Dopo il passaggio al Far East Festival di Udine, e, soprattutto, dopo l'assegnazione dell'oscar, lo scorso anno, come miglior film straniero, arriva in Italia il film del giapponese Yojiro Takita, Departures, in originale Okuribito (colui che invia). Il regista viene dal cinema di genere (i fantasy horror ying yang masters 1 e 2), ma qui, cambia completamente registro, regalandoci una storia delicata, lieve e piena di humor (forse troppo). Al centro della vicenda vi è il Nokanshi, pratica che concerne la vestizione e il trucco del cadavere di fronte ai parenti del defunto.

Il soggetto principale della vicenda è Daigo Kobayashi, che in seguito allo scioglimento dell'orchestra, di cui è uno dei violoncellisti, decide di tornare con la moglie al suo paese natio per andare ad abitare nella casa in cui è cresciuto da solo con la madre, in seguito all'abbandono di entrambi del padre, e che la donna gli ha lasciato in eredità. Qui Daigo trova un impiego come assistente di un “tanato-esteta”, come viene definito dalla traduzione italiana del film, un professionista che riveste e lava i defunti per prepararli alla cremazione.

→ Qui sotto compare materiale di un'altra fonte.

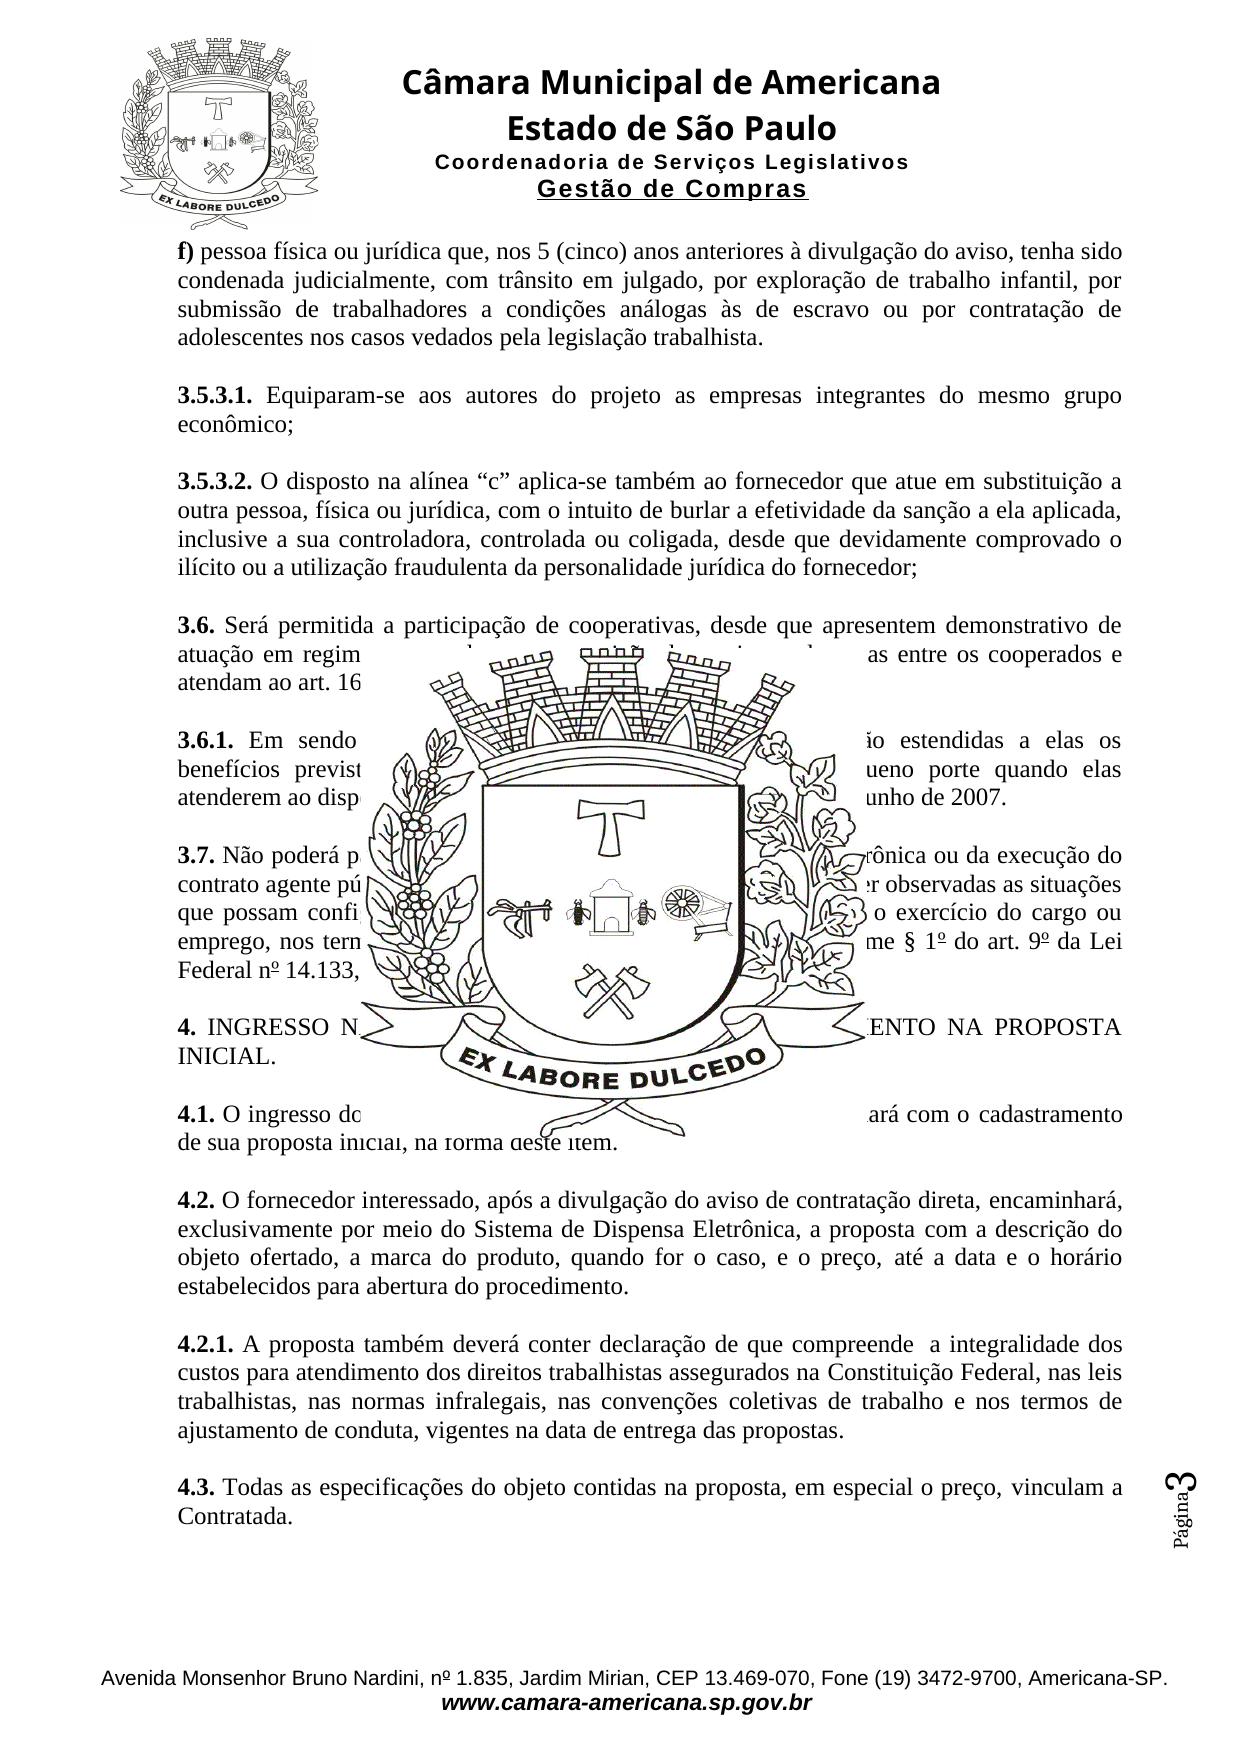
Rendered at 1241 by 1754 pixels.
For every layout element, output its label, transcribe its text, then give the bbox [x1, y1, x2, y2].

text 4.2. O fornecedor interessado, após a divulgação do aviso de contratação direta, encaminhará, exclusivamente por meio do Sistema de Dispensa Eletrônica, a proposta com a descrição do objeto ofertado, a marca do produto, quando for o caso, e o preço, até a data e o horário estabelecidos para abertura do procedimento. [177, 1185, 1123, 1300]
text 4. INGRESSO NA DISPENSA ELETRÔNICA E CADASTRAMENTO NA PROPOSTA INICIAL. [867, 1012, 1123, 1070]
picture [360, 648, 867, 1138]
text 4. INGRESSO NA DISPENSA ELETRÔNICA E CADASTRAMENTO NA PROPOSTA INICIAL. [177, 1012, 360, 1070]
text 3.6.1. Em sendo permitida a participação de cooperativas, serão estendidas a elas os benefícios previstos para as microempresas e empresas de pequeno porte quando elas atenderem ao disposto no art. 34 da Lei Federal nº 11.488, de 15 de junho de 2007. [867, 725, 1123, 811]
text 3.6. Será permitida a participação de cooperativas, desde que apresentem demonstrativo de atuação em regime cooperado, com repartição de receitas e despesas entre os cooperados e atendam ao art. 16 da Lei Federal nº 14.133, de 2021. [177, 610, 1123, 696]
text f) pessoa física ou jurídica que, nos 5 (cinco) anos anteriores à divulgação do aviso, tenha sido condenada judicialmente, com trânsito em julgado, por exploração de trabalho infantil, por submissão de trabalhadores a condições análogas às de escravo ou por contratação de adolescentes nos casos vedados pela legislação trabalhista. [177, 236, 1123, 351]
text 4.2.1. A proposta também deverá conter declaração de que compreende a integralidade dos custos para atendimento dos direitos trabalhistas assegurados na Constituição Federal, nas leis trabalhistas, nas normas infralegais, nas convenções coletivas de trabalho e nos termos de ajustamento de conduta, vigentes na data de entrega das propostas. [177, 1329, 1123, 1444]
text 4.3. Todas as especificações do objeto contidas na proposta, em especial o preço, vinculam a Contratada. [177, 1472, 1123, 1530]
text 3.5.3.1. Equiparam-se aos autores do projeto as empresas integrantes do mesmo grupo econômico; [177, 380, 1123, 437]
text 3.7. Não poderá participar, direta ou indiretamente, da dispensa eletrônica ou da execução do contrato agente público do órgão ou entidade contratante, devendo ser observadas as situações que possam configurar conflito de interesses no exercício ou após o exercício do cargo ou emprego, nos termos da legislação que disciplina a matéria, conforme § 1º do art. 9º da Lei Federal nº 14.133, de 2021. [177, 840, 360, 984]
picture [120, 38, 319, 230]
text 3.7. Não poderá participar, direta ou indiretamente, da dispensa eletrônica ou da execução do contrato agente público do órgão ou entidade contratante, devendo ser observadas as situações que possam configurar conflito de interesses no exercício ou após o exercício do cargo ou emprego, nos termos da legislação que disciplina a matéria, conforme § 1º do art. 9º da Lei Federal nº 14.133, de 2021. [867, 840, 1123, 984]
text 4.1. O ingresso do fornecedor na disputa da dispensa eletrônica se dará com o cadastramento de sua proposta inicial, na forma deste item. [177, 1099, 1123, 1156]
text 3.5.3.2. O disposto na alínea “c” aplica-se também ao fornecedor que atue em substituição a outra pessoa, física ou jurídica, com o intuito de burlar a efetividade da sanção a ela aplicada, inclusive a sua controladora, controlada ou coligada, desde que devidamente comprovado o ilícito ou a utilização fraudulenta da personalidade jurídica do fornecedor; [177, 466, 1123, 581]
text 3.6.1. Em sendo permitida a participação de cooperativas, serão estendidas a elas os benefícios previstos para as microempresas e empresas de pequeno porte quando elas atenderem ao disposto no art. 34 da Lei Federal nº 11.488, de 15 de junho de 2007. [177, 725, 360, 811]
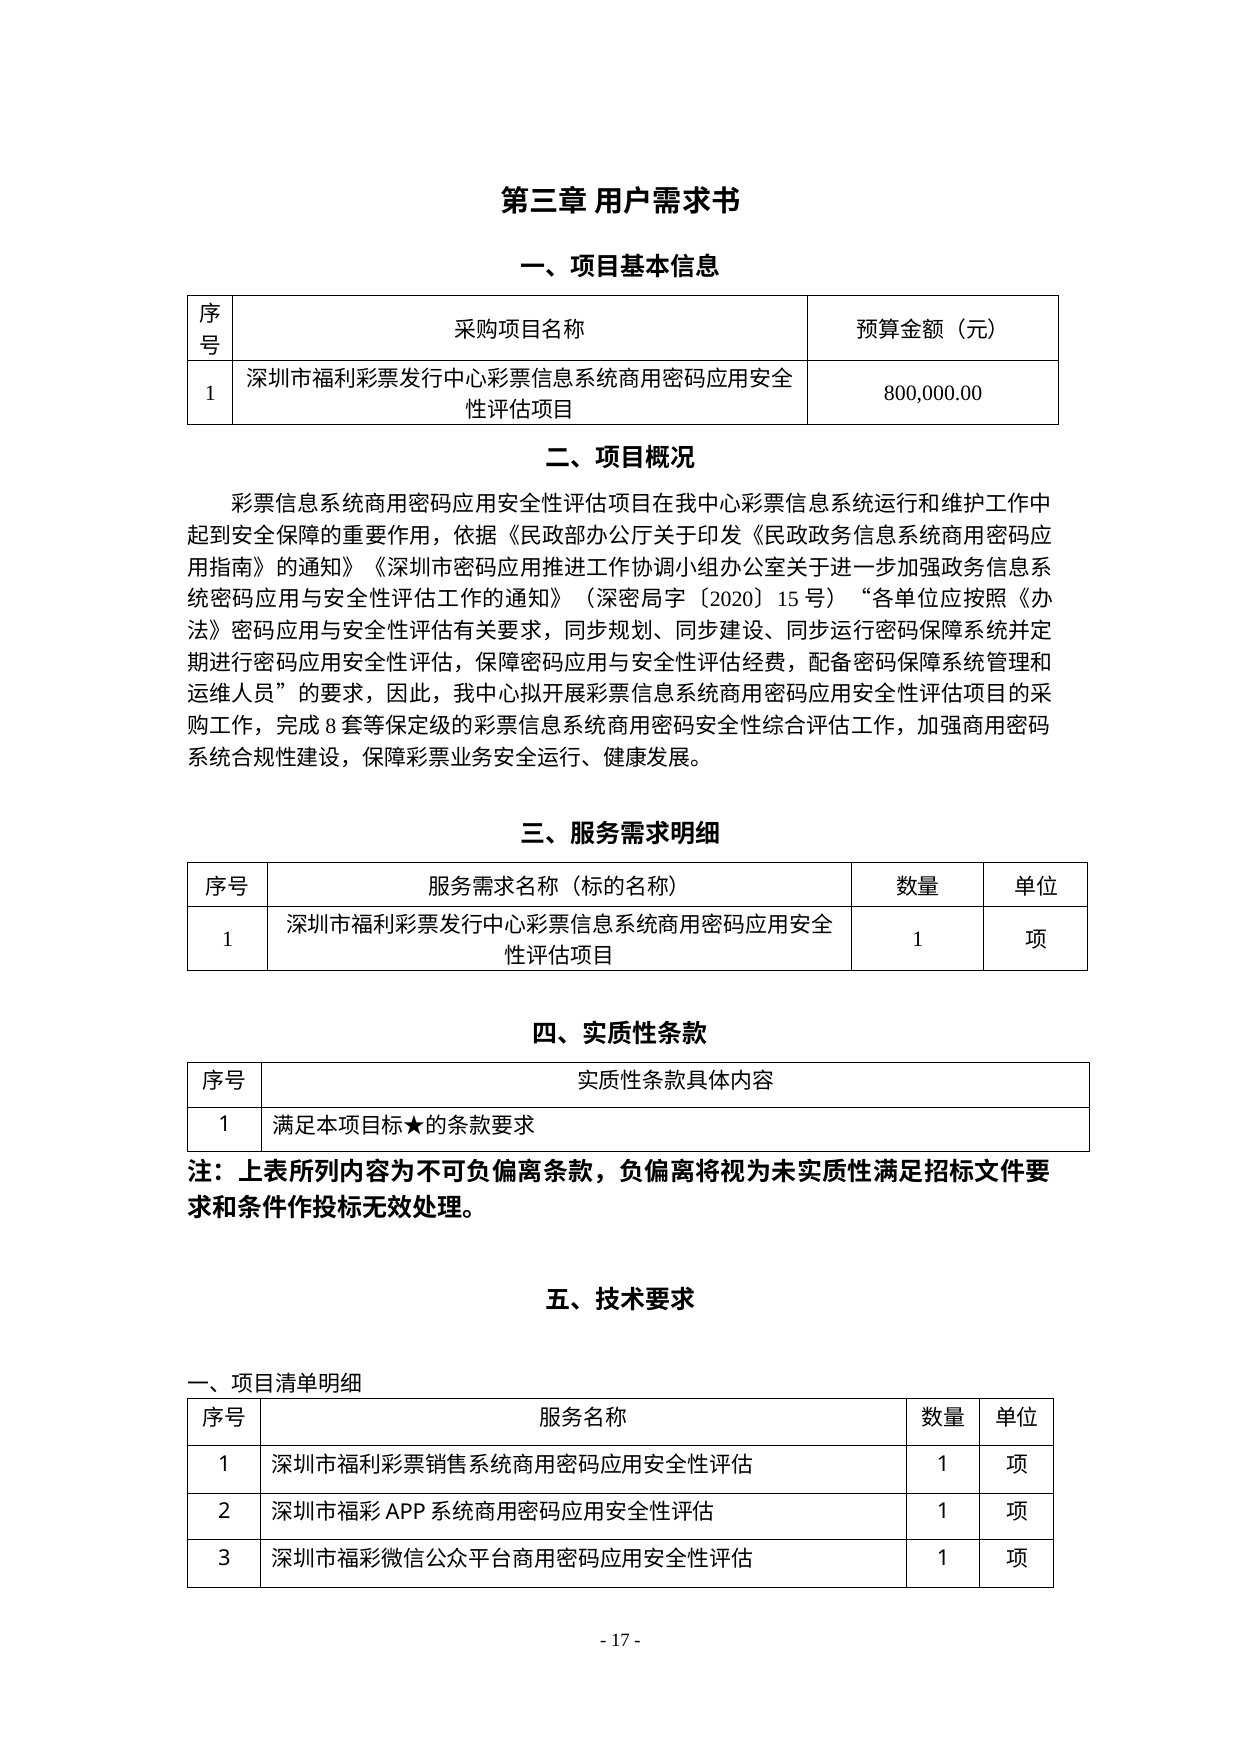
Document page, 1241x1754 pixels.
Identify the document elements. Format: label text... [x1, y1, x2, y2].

table_header 实质性条款具体内容 [262, 1063, 1089, 1107]
text 一、项目清单明细 [187, 1366, 1053, 1398]
subtitle 三、服务需求明细 [187, 813, 1053, 850]
table_cell 1 [188, 1446, 260, 1493]
table_cell 深圳市福利彩票发行中心彩票信息系统商用密码应用安全性评估项目 [268, 907, 851, 970]
table_header 采购项目名称 [233, 296, 807, 359]
table_header 服务需求名称（标的名称） [268, 863, 851, 906]
table_cell 1 [188, 1108, 261, 1151]
table_header 服务名称 [261, 1399, 906, 1445]
table_cell 深圳市福彩微信公众平台商用密码应用安全性评估 [261, 1540, 906, 1587]
table_header 单位 [984, 863, 1087, 906]
table_cell 1 [907, 1540, 979, 1587]
table_header 数量 [852, 863, 983, 906]
subtitle 第三章 用户需求书 [187, 177, 1053, 219]
table_cell 深圳市福彩APP系统商用密码应用安全性评估 [261, 1494, 906, 1539]
table_cell 1 [907, 1494, 979, 1539]
table_cell 项 [984, 907, 1087, 970]
table_header 单位 [980, 1399, 1053, 1445]
table_cell 1 [852, 907, 983, 970]
table_cell 1 [188, 361, 232, 424]
table_cell 800,000.00 [808, 361, 1058, 424]
table_cell 1 [188, 907, 267, 970]
text 彩票信息系统商用密码应用安全性评估项目在我中心彩票信息系统运行和维护工作中起到安全保障的重要作用，依据《民政部办公厅关于印发《民政政务信息系统商用密码应用指南》的通知》《深圳市密码应用推进工作协调小组办公室关于进一步加强政务信息系统密码应用与安全性评估工作的通知》（深密局字〔2020〕15号）“各单位应按照《办法》密码应用与安全性评估有关要求，同步规划、同步建设、同步运行密码保障系统并定期进行密码应用安全性评估，保障密码应用与安全性评估经费，配备密码保障系统管理和运维人员”的要求，因此，我中心拟开展彩票信息系统商用密码应用安全性评估项目的采购工作，完成8套等保定级的彩票信息系统商用密码安全性综合评估工作，加强商用密码系统合规性建设，保障彩票业务安全运行、健康发展。 [187, 486, 1053, 771]
table_cell 满足本项目标★的条款要求 [262, 1108, 1089, 1151]
table_header 序号 [188, 863, 267, 906]
table_cell 深圳市福利彩票发行中心彩票信息系统商用密码应用安全性评估项目 [233, 361, 807, 424]
table_cell 项 [980, 1494, 1053, 1539]
table_header 序号 [188, 1063, 261, 1107]
table_cell 1 [907, 1446, 979, 1493]
table_cell 项 [980, 1446, 1053, 1493]
subtitle 四、实质性条款 [187, 1013, 1053, 1049]
table_cell 2 [188, 1494, 260, 1539]
subtitle 五、技术要求 [187, 1280, 1053, 1316]
table_header 数量 [907, 1399, 979, 1445]
subtitle 一、项目基本信息 [187, 246, 1053, 283]
table_header 预算金额（元） [808, 296, 1058, 359]
table_header 序号 [188, 1399, 260, 1445]
table_header 序号 [188, 296, 232, 359]
subtitle 二、项目概况 [187, 437, 1053, 474]
text 注：上表所列内容为不可负偏离条款，负偏离将视为未实质性满足招标文件要求和条件作投标无效处理。 [187, 1152, 1053, 1224]
table_cell 深圳市福利彩票销售系统商用密码应用安全性评估 [261, 1446, 906, 1493]
table_cell 3 [188, 1540, 260, 1587]
table_cell 项 [980, 1540, 1053, 1587]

La pellicola è senza ombra di dubbio ben diretta, ed ha dei momenti sicuramente toccanti. E soprattutto, tra gli altri pregi, ha quello di inquadrare un microcosmo come quello della preparazione dei defunti e del suo rituale (laico). Tutto questo sicuramente poco frequentato dal cinema contemporaneo.

Ciò che non convince è, in diversi momenti, come viene modellata questa materia: in maniera fin troppo edulcorata, e quasi melensa, in alcuni punti, quando ad esempio vediamo Daigo suonare il violoncello nei prati con l'accompagnamento della musica( filmica) calda, gloriosa, e rassicurante atta ad indicare l'equilibrio raggiunto dal protagonista, la sua pace interiore.

Nel complesso siamo di fronte ad un opera non disprezzabile, ma che sarebbe stata piu' efficace, almeno a parere di chi scrive, se fosse stata caratterizzata da una maggiore asciuttezza sia a livello narrativo, e in questo caso anche meno meccanica nell'avanzare, che a livello formale.